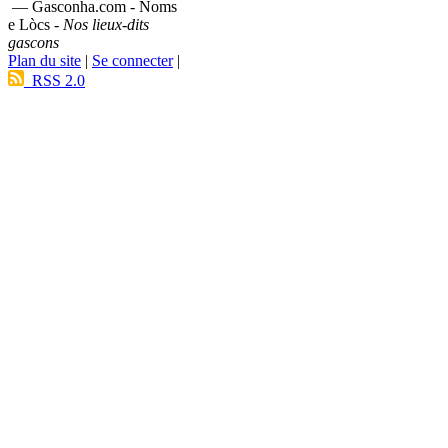
— Gasconha.com - Noms
e Lòcs -
Nos lieux-dits
gascons
Plan du site
|
Se connecter
|
RSS 2.0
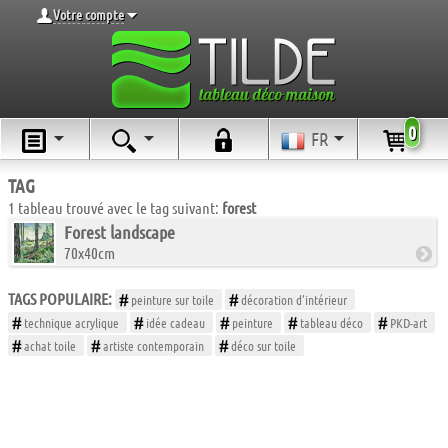
Votre compte
0
FR
TAG
1 tableau trouvé avec le tag suivant:
forest
Forest landscape
70x40cm
TAGS POPULAIRE:
peinture sur toile
décoration d’intérieur
technique acrylique
idée cadeau
peinture
tableau déco
PKD-art
achat toile
artiste contemporain
déco sur toile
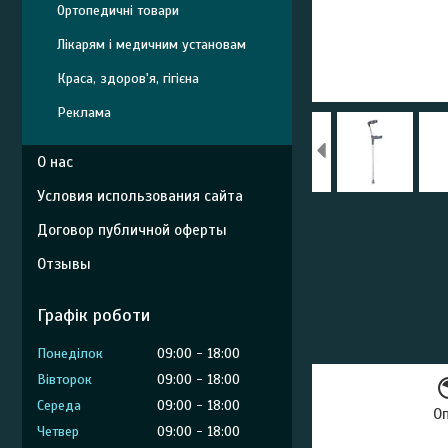
Ортопедичні товари
Лікарям і медичним установам
Краса, здоров'я, гігієна
Реклама
О нас
Условия использования сайта
Договор публичной оферты
Отзывы
Графік роботи
Понеділок
09:00
18:00
Вівторок
09:00
18:00
Середа
09:00
18:00
О
Четвер
09:00
18:00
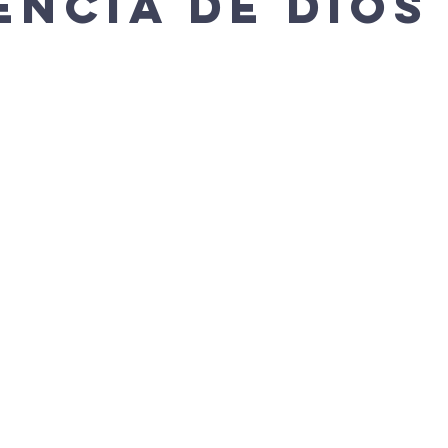
encia de Dios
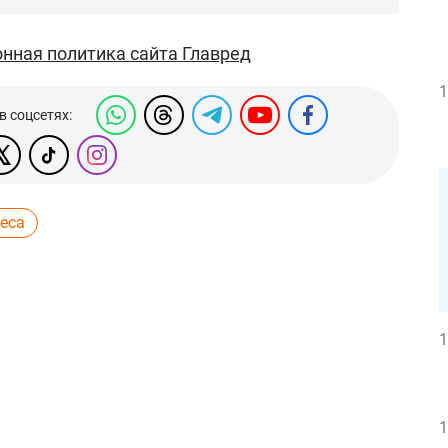
нная политика сайта Главред
1
в соцсетях:
еса
1
1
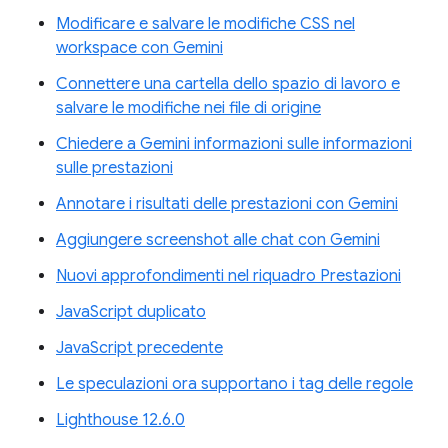
Modificare e salvare le modifiche CSS nel
workspace con Gemini
Connettere una cartella dello spazio di lavoro e
salvare le modifiche nei file di origine
Chiedere a Gemini informazioni sulle informazioni
sulle prestazioni
Annotare i risultati delle prestazioni con Gemini
Aggiungere screenshot alle chat con Gemini
Nuovi approfondimenti nel riquadro Prestazioni
JavaScript duplicato
JavaScript precedente
Le speculazioni ora supportano i tag delle regole
Lighthouse 12.6.0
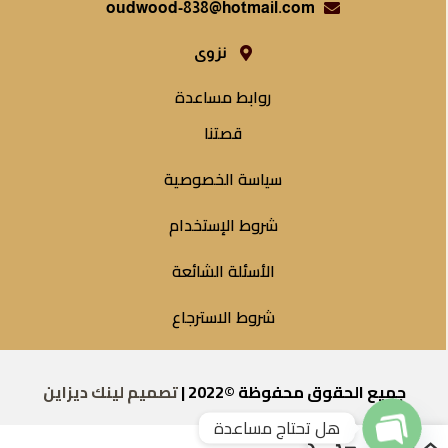
oudwood-838@hotmail.com
نزوى
روابط مساعدة
قصتنا
سياسة الخصوصية
شروط الإستخدام
الأسئلة الشائعة
شروط الاسترجاع
جميع الحقوق محفوظة ©2022 |
تصميم لينك ديزاين
هل تحتاج مساعدة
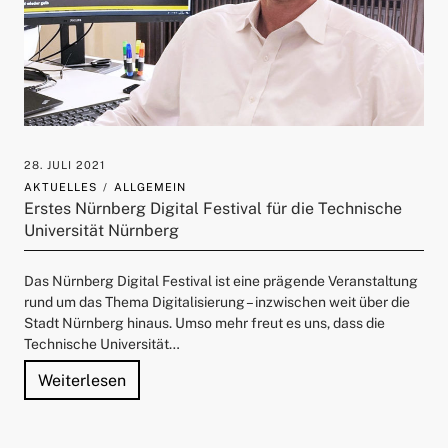
28. JULI 2021
AKTUELLES
ALLGEMEIN
Erstes Nürnberg Digital Festival für die Technische
Universität Nürnberg
Das Nürnberg Digital Festival ist eine prägende Veranstaltung
rund um das Thema Digitalisierung – inzwischen weit über die
Stadt Nürnberg hinaus. Umso mehr freut es uns, dass die
Technische Universität…
"Erstes Nürnberg Digital Festival für die T
Weiterlesen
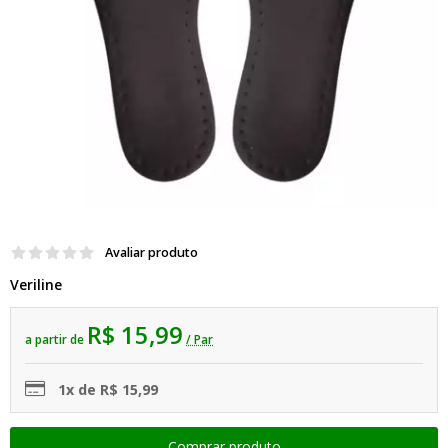
Avaliar produto
Veriline
R$ 15,99
a partir de
/ Par
1x de R$ 15,99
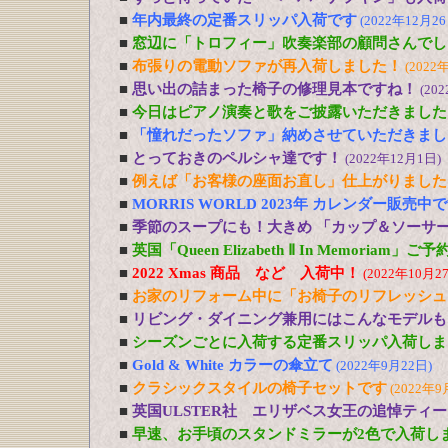
■
年内最終の定番スリッパ入荷です
(2022年12月26
■
窓辺に「トロフィー」吹奏楽部の顧問さんでし
■
布張りの電動ソファが再入荷しました！
(2022
■
思い出の詰まった椅子の修理見本ですね！
(20
■
今日はピアノ演奏と歌をご披露いただきました
■
「憧れだったソファ」納めさせていただきまし
■
とっておきのペルシャ達です！
(2022年12月1日)
■
例えば「お客様の座面お直し」仕上がりました
■
MORRIS WORLD 2023年 カレンダー販売中
■
季節のスープにも！大きめ 「カップ＆ソーサ
■
英国「Queen Elizabeth Ⅱ In Memoriam」
■
2022 Xmas 商品 など 入荷中！
(2022年10月2
■
お家のリフォーム中に「お椅子のリフレッシュ
■
リビング・ダイニング兼用にはこんなモデルも
■
シーズンごとに入荷する定番スリッパ入荷しま
■
Gold & White カラーの傘立て
(2022年9月22日)
■
クラシックスタイルの椅子セットです
(2022年9
■
英国ULSTER社 エリザベス女王の追悼ティ
■
早速、お手頃のスタンドミラーが2色で入荷し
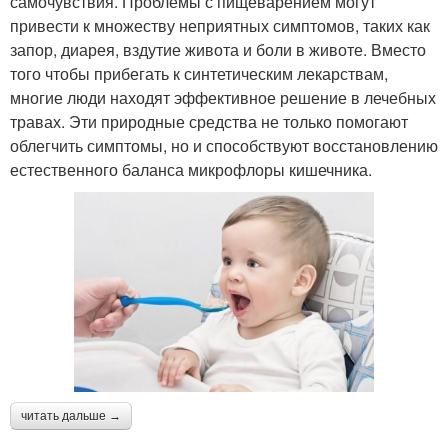
самочувствия. Проблемы с пищеварением могут
привести к множеству неприятных симптомов, таких как
запор, диарея, вздутие живота и боли в животе. Вместо
того чтобы прибегать к синтетическим лекарствам,
многие люди находят эффективное решение в лечебных
травах. Эти природные средства не только помогают
облегчить симптомы, но и способствуют восстановлению
естественного баланса микрофлоры кишечника.
читать дальше →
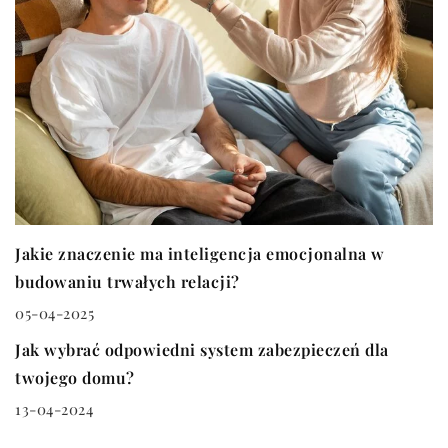
Jakie znaczenie ma inteligencja emocjonalna w
budowaniu trwałych relacji?
05-04-2025
INNE
Jak wybrać odpowiedni system zabezpieczeń dla
twojego domu?
13-04-2024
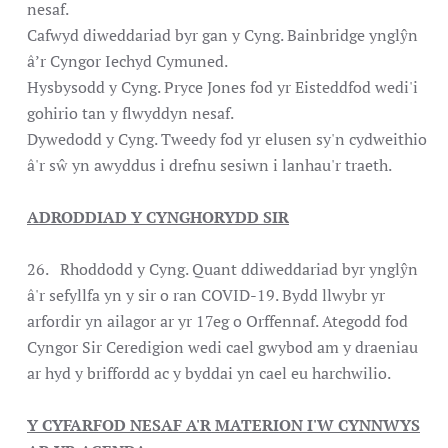
nesaf.
Cafwyd diweddariad byr gan y Cyng. Bainbridge ynglŷn
â’r Cyngor Iechyd Cymuned.
Hysbysodd y Cyng. Pryce Jones fod yr Eisteddfod wedi'i
gohirio tan y flwyddyn nesaf.
Dywedodd y Cyng. Tweedy fod yr elusen sy'n cydweithio
â'r sŵ yn awyddus i drefnu sesiwn i lanhau'r traeth.
ADRODDIAD Y CYNGHORYDD SIR
26. Rhoddodd y Cyng. Quant ddiweddariad byr ynglŷn
â'r sefyllfa yn y sir o ran COVID-19. Bydd llwybr yr
arfordir yn ailagor ar yr 17eg o Orffennaf. Ategodd fod
Cyngor Sir Ceredigion wedi cael gwybod am y draeniau
ar hyd y briffordd ac y byddai yn cael eu harchwilio.
Y CYFARFOD NESAF A'R MATERION I'W CYNNWYS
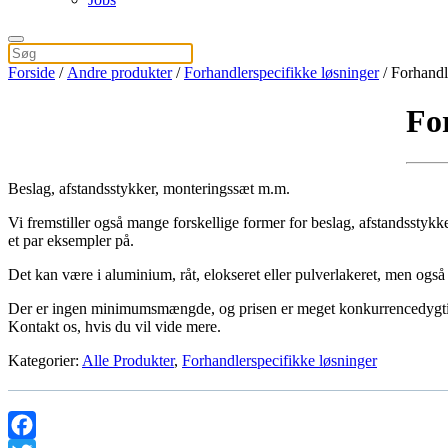
Forside
/
Andre produkter
/
Forhandlerspecifikke løsninger
/ Forhandl
Fo
Beslag, afstandsstykker, monteringssæt m.m.
Vi fremstiller også mange forskellige former for beslag, afstandssty
et par eksempler på.
Det kan være i aluminium, råt, elokseret eller pulverlakeret, men også i 
Der er ingen minimumsmængde, og prisen er meget konkurrencedygt
Kontakt os, hvis du vil vide mere.
Kategorier:
Alle Produkter
,
Forhandlerspecifikke løsninger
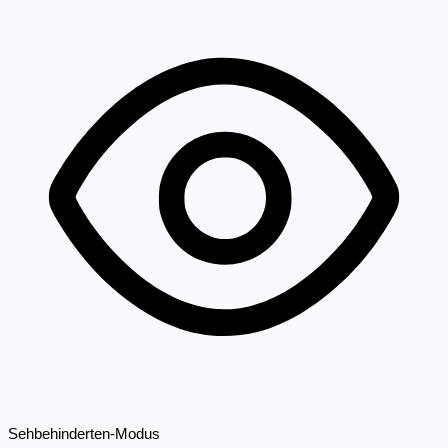
Sehbehinderten-Modus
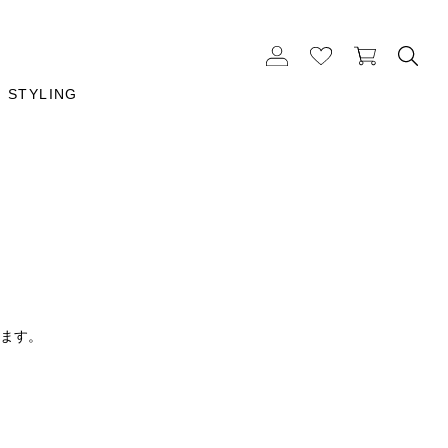
STYLING
ります。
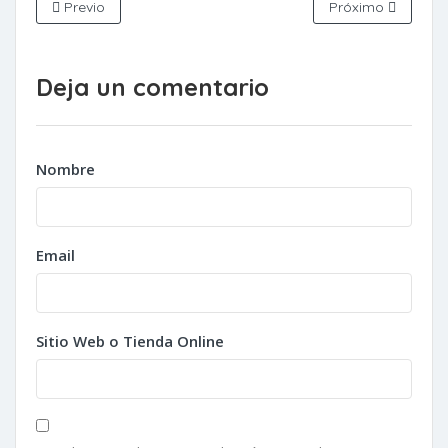
Previo
Próximo
Deja un comentario
Nombre
Email
Sitio Web o Tienda Online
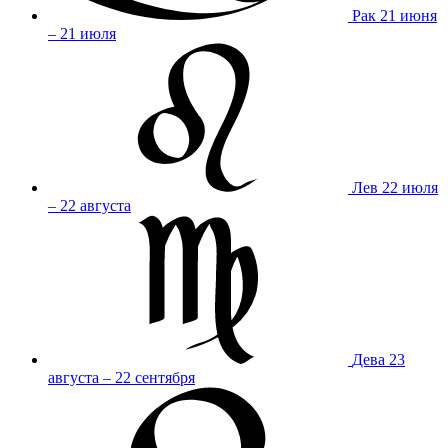
Рак
21 июня
– 21 июля
Лев
22 июля
– 22 августа
Дева
23
августа – 22 сентября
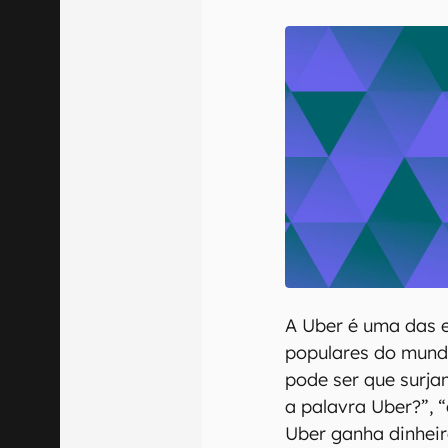
E-mail
Confirmo que 
A Uber é uma das 
populares do mund
pode ser que surja
a palavra Uber?”,
Uber ganha dinheir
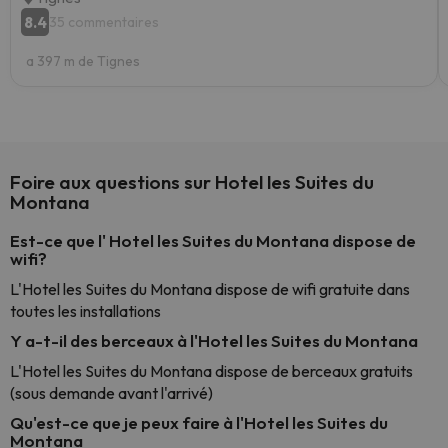
8.4
35 commentaires
a 397 m de Tignes
Foire aux questions sur Hotel les Suites du
Montana
Est-ce que l' Hotel les Suites du Montana dispose de
wifi?
L'Hotel les Suites du Montana dispose de wifi gratuite dans
toutes les installations
Y a-t-il des berceaux à l'Hotel les Suites du Montana
L'Hotel les Suites du Montana dispose de berceaux gratuits
(sous demande avant l'arrivé)
Qu'est-ce que je peux faire à l'Hotel les Suites du
Montana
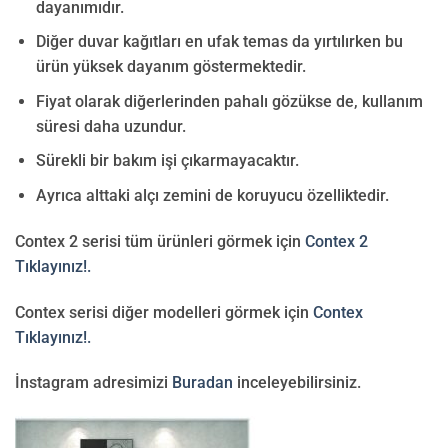
dayanımıdır.
Diğer duvar kağıtları en ufak temas da yırtılırken bu
ürün yüksek dayanım göstermektedir.
Fiyat olarak diğerlerinden pahalı gözükse de, kullanım
süresi daha uzundur.
Sürekli bir bakım işi çıkarmayacaktır.
Ayrıca alttaki alçı zemini de koruyucu özelliktedir.
Contex 2 serisi tüm ürünleri görmek için
Contex 2
Tıklayınız!.
Contex serisi diğer modelleri görmek için
Contex
Tıklayınız!.
İnstagram adresimizi
Buradan
inceleyebilirsiniz.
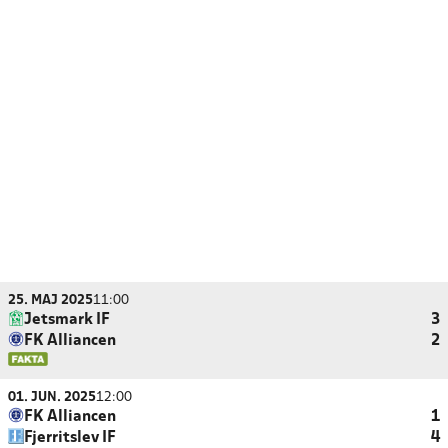
25. MAJ 2025
11:00
Jetsmark IF
3
FK Alliancen
2
01. JUN. 2025
12:00
FK Alliancen
1
Fjerritslev IF
4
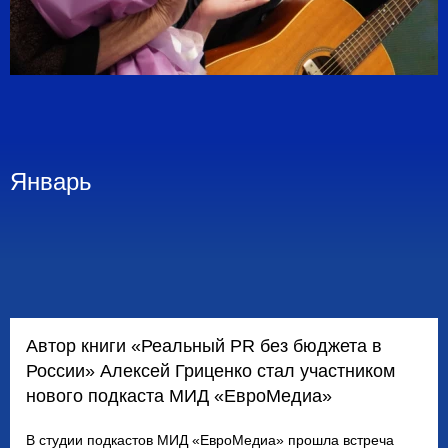
Январь
Автор книги «Реальный PR без бюджета в
России» Алексей Гриценко стал участником
нового подкаста МИД «ЕвроМедиа»
В студии подкастов МИД «ЕвроМедиа» прошла встреча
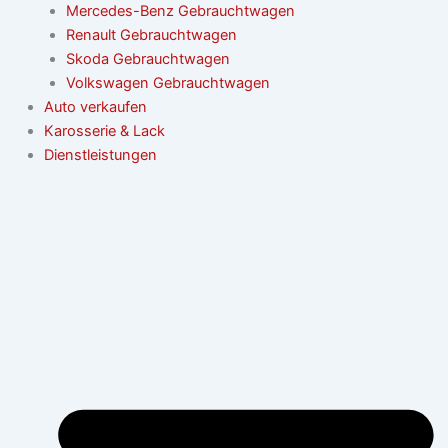
Mercedes-Benz Gebrauchtwagen
Renault Gebrauchtwagen
Skoda Gebrauchtwagen
Volkswagen Gebrauchtwagen
Auto verkaufen
Karosserie & Lack
Dienstleistungen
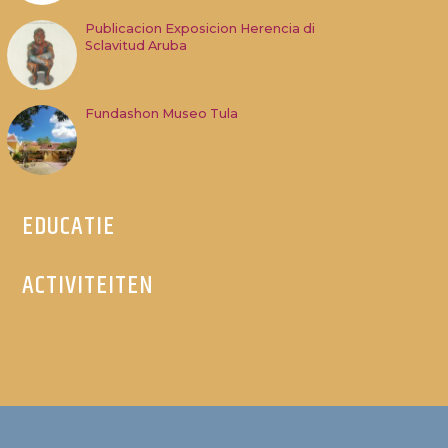
Publicacion Exposicion Herencia di
Sclavitud Aruba
Fundashon Museo Tula
EDUCATIE
ACTIVITEITEN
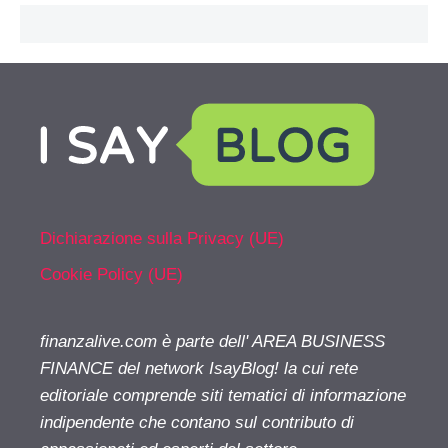
Dichiarazione sulla Privacy (UE)
Cookie Policy (UE)
finanzalive.com è parte dell' AREA BUSINESS
FINANCE del network IsayBlog! la cui rete
editoriale comprende siti tematici di informazione
indipendente che contano sul contributo di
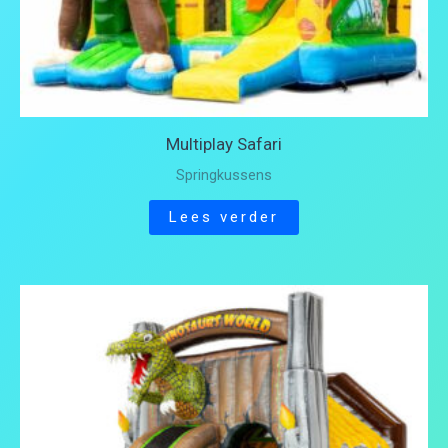
Multiplay Safari
Springkussens
Lees verder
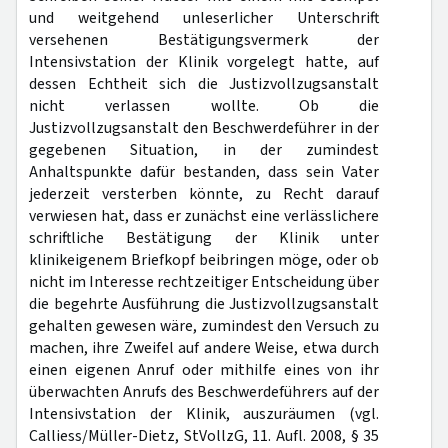
und weitgehend unleserlicher Unterschrift
versehenen Bestätigungsvermerk der
Intensivstation der Klinik vorgelegt hatte, auf
dessen Echtheit sich die Justizvollzugsanstalt
nicht verlassen wollte. Ob die
Justizvollzugsanstalt den Beschwerdeführer in der
gegebenen Situation, in der zumindest
Anhaltspunkte dafür bestanden, dass sein Vater
jederzeit versterben könnte, zu Recht darauf
verwiesen hat, dass er zunächst eine verlässlichere
schriftliche Bestätigung der Klinik unter
klinikeigenem Briefkopf beibringen möge, oder ob
nicht im Interesse rechtzeitiger Entscheidung über
die begehrte Ausführung die Justizvollzugsanstalt
gehalten gewesen wäre, zumindest den Versuch zu
machen, ihre Zweifel auf andere Weise, etwa durch
einen eigenen Anruf oder mithilfe eines von ihr
überwachten Anrufs des Beschwerdeführers auf der
Intensivstation der Klinik, auszuräumen (vgl.
Calliess/Müller-Dietz, StVollzG, 11. Aufl. 2008, § 35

■ WHAT IS NEEDED
Reproduce the items above word for word, from the line with "Publicacion Exposicion Herencia di" up to and including the line with "Lees verder". Leave the pictures out of your answer.

■ EXERCISE OUTPUT
Publicacion Exposicion Herencia di
Sclavitud Aruba
Fundashon Museo Tula
EDUCATIE
ACTIVITEITEN
Dichiarazione sulla Privacy (UE)
Cookie Policy (UE)
finanzalive.com è parte dell' AREA BUSINESS
FINANCE del network IsayBlog! la cui rete
editoriale comprende siti tematici di informazione
indipendente che contano sul contributo di
Multiplay Safari
Springkussens
Lees verder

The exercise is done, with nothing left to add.